The digital section updated. Probably most important here is on-boardization of the Limetree streaming platform. It adds smartphone and tablet control plus multi-room applications via other Limetree models. D/A conversion sticks to Asahi Kasei but doubles up on their AK-4493 chips for dual-differential dual mono. Howdy 24/384 PCM. Huzzah DSD256. The digital signal path now sees a sample-rate converter that works with a claimed 180dB dynamic range at full 32-bit resolution; and which gains a superior temperature-controlled 'femto' clock oscillator. Voltage regulators and output driver stage too are new. It suggests that shared optics excepted, the musicbook:source has little in common with its predecessors. How about diehard CD hoarders? Those either plug in a USB CD drive where Lindemann recommend Apple's €90 Superdrive; or, for a surcharge yet to be determined, opt for the CD version of the Source to add a built-in slot drive.

To frame my hardware context, I used today's machine amp-direct into my Valvet E2 and Hegel H90. High-resolution .flac files streamed via LAN/WLAN. CD entered digital or analog off my C.E.C. CD5. For final rounds I amused myself with vinyl over an €800 Rega RP3 with €400 Rega Exact needle. But first the digital domain. Sonics were a perfect overlay between streaming and S/PDIF so my comments won't differentiate between the two.

With the predecessor still firmly in my ear, I was surprised to find the Source a bit rounder and more 'analog'. What do I mean by that? Let's use firmer criteria. On tonal balance where the 'old' musicbooks locked in a bubble level just so, nothing shifted. I still heard no wiggles, emphases, gaps or textural transitions. That included the extremes. If the recording contained infra bass and the gear following could dish it, the Source generated infra bass. If the recording contained rich harmonics of the acoustic or electronic sort, the Source didn't curtail or dim them.

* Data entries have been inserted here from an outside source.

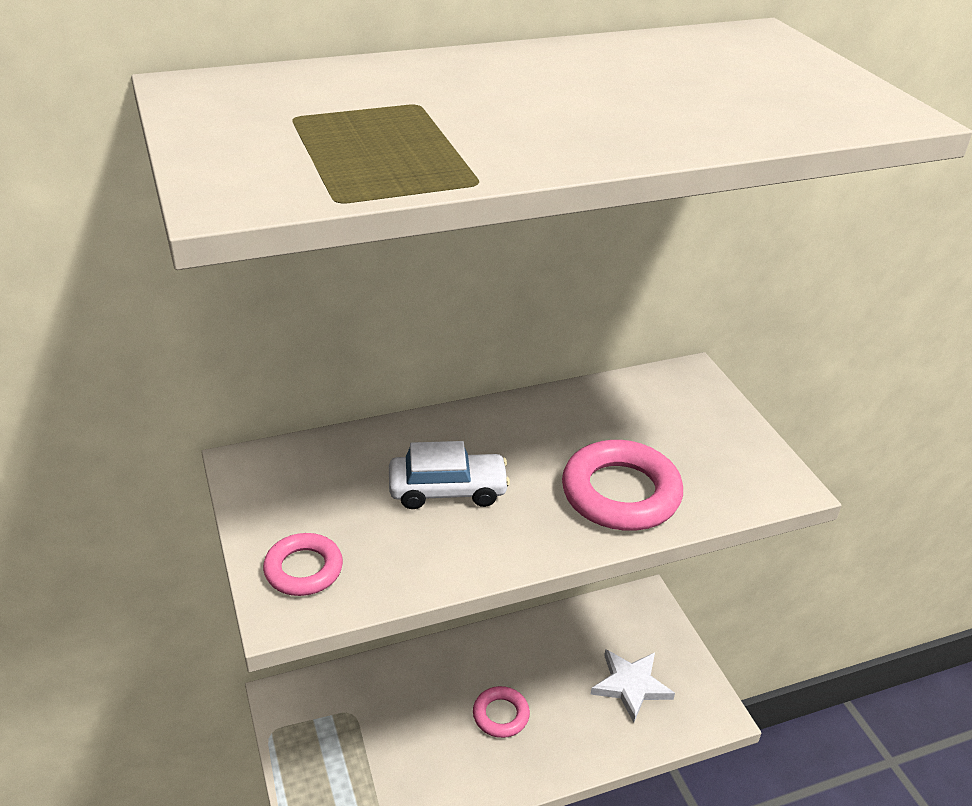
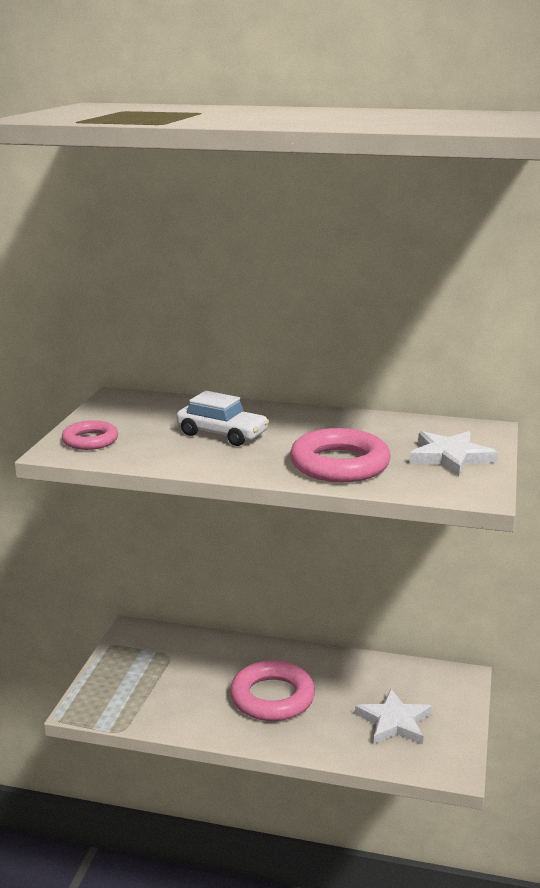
camera: 35 degrees right, 15 degrees down
pink ring [473,686,530,738] -> pink ring [230,660,315,721], size x1.69
none -> white star [409,431,498,476]

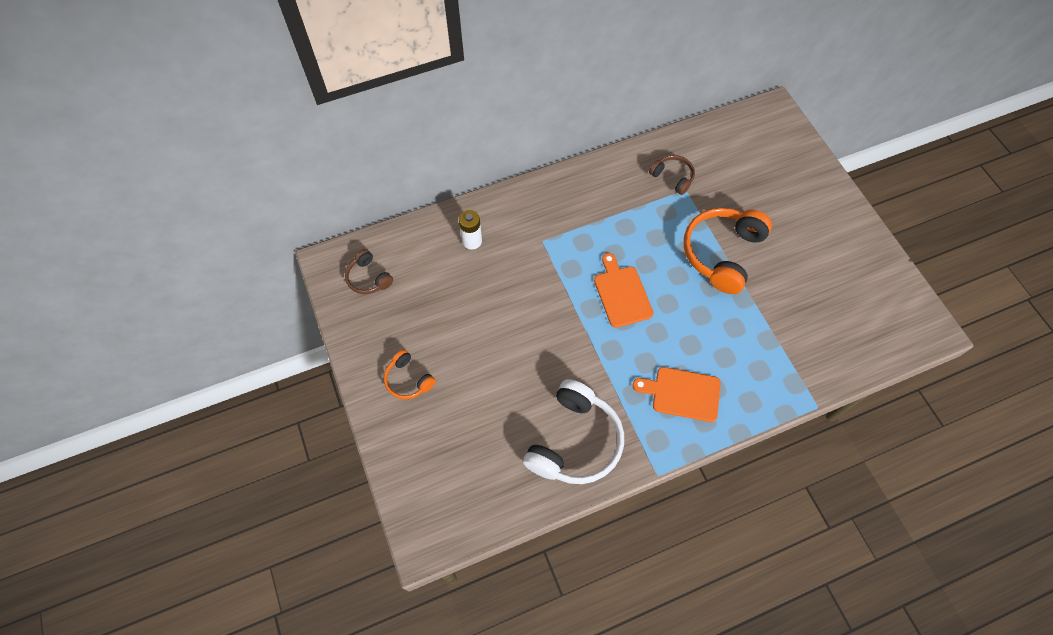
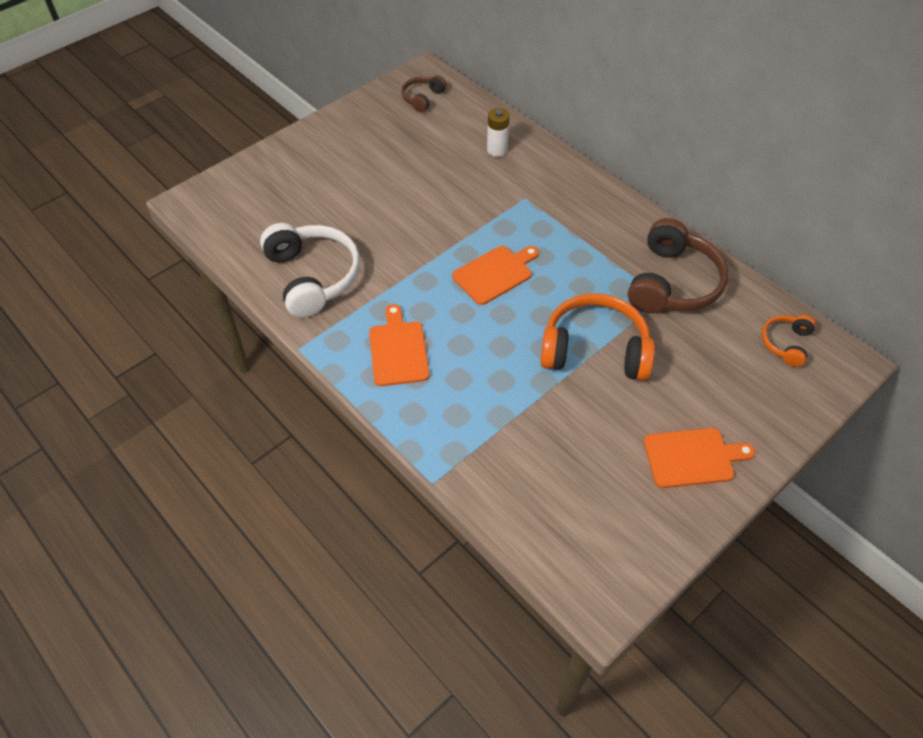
camera: 70 degrees right, 10 degrees down
orange headphones [384,349,436,399] -> orange headphones moved to [762,315,816,367]
white headphones [523,379,624,484] -> white headphones turned 120 degrees counterclockwise [260,223,360,318]
brown headphones [649,155,695,195] -> brown headphones [628,218,729,313], size x1.95
none -> orange cutting board [644,428,755,488]

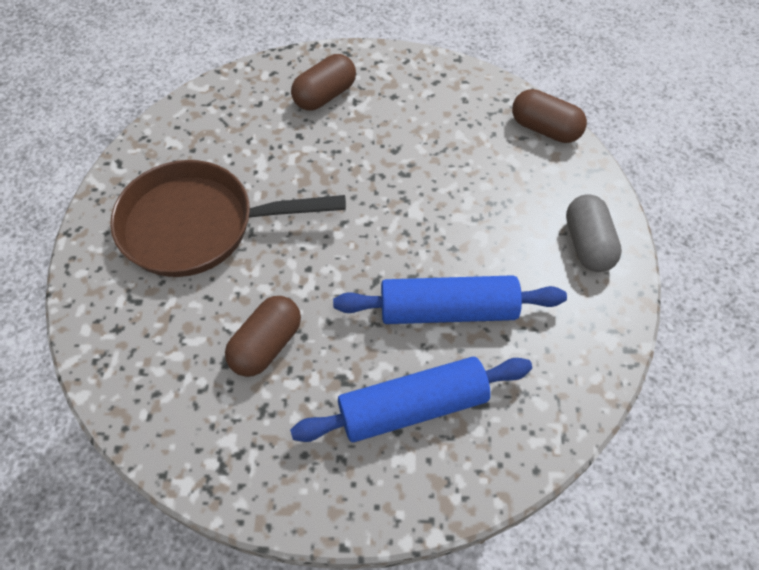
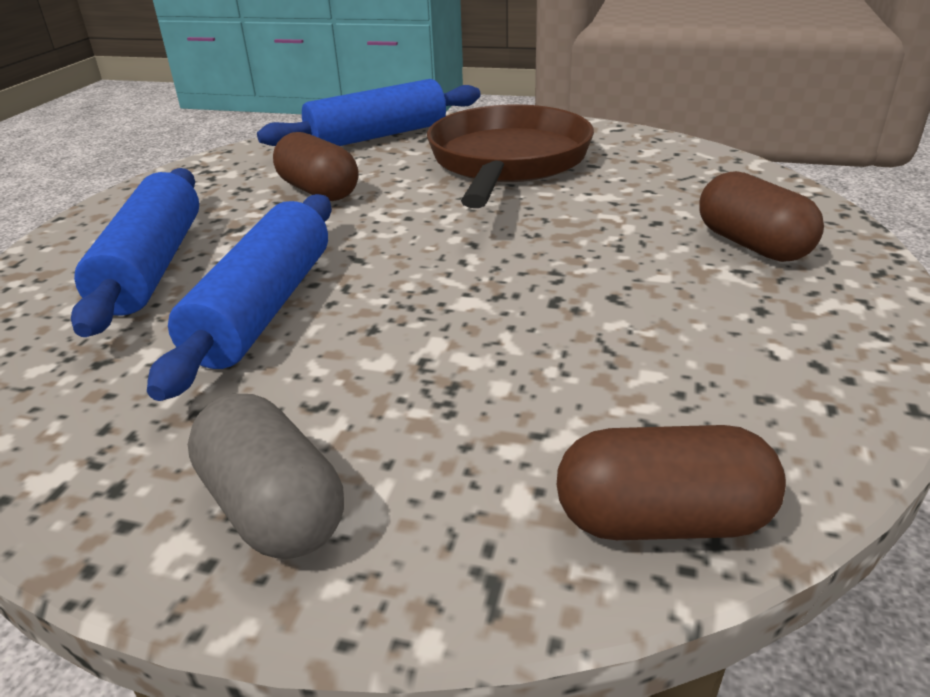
camera: 105 degrees right, 25 degrees down
brown capsule [512,89,587,143] -> brown capsule turned 45 degrees clockwise [557,425,786,540]
grey capsule [566,194,622,272] -> grey capsule turned 45 degrees clockwise [188,394,344,559]
none -> blue rolling pin [257,79,481,146]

The previously cited 'roundness' or 'analog' character thus came from microdynamics. The Source resolved finer gradients. It seemed smoother and less Mayan step pyramid. What did that sound like? Take the Dire Straits hit "Brothers in Arms" from their eponymous album. It kicks off with Mark Knopfler's nearly iconic intro. Whilst apparent child's play which a beginner could cover, over just four bars Knopfler combines plucks, pull-offs, bends and vibrato. These playing styles influence not just pitch but the dynamic profile of each tone and the connective melodic line. It's frets full.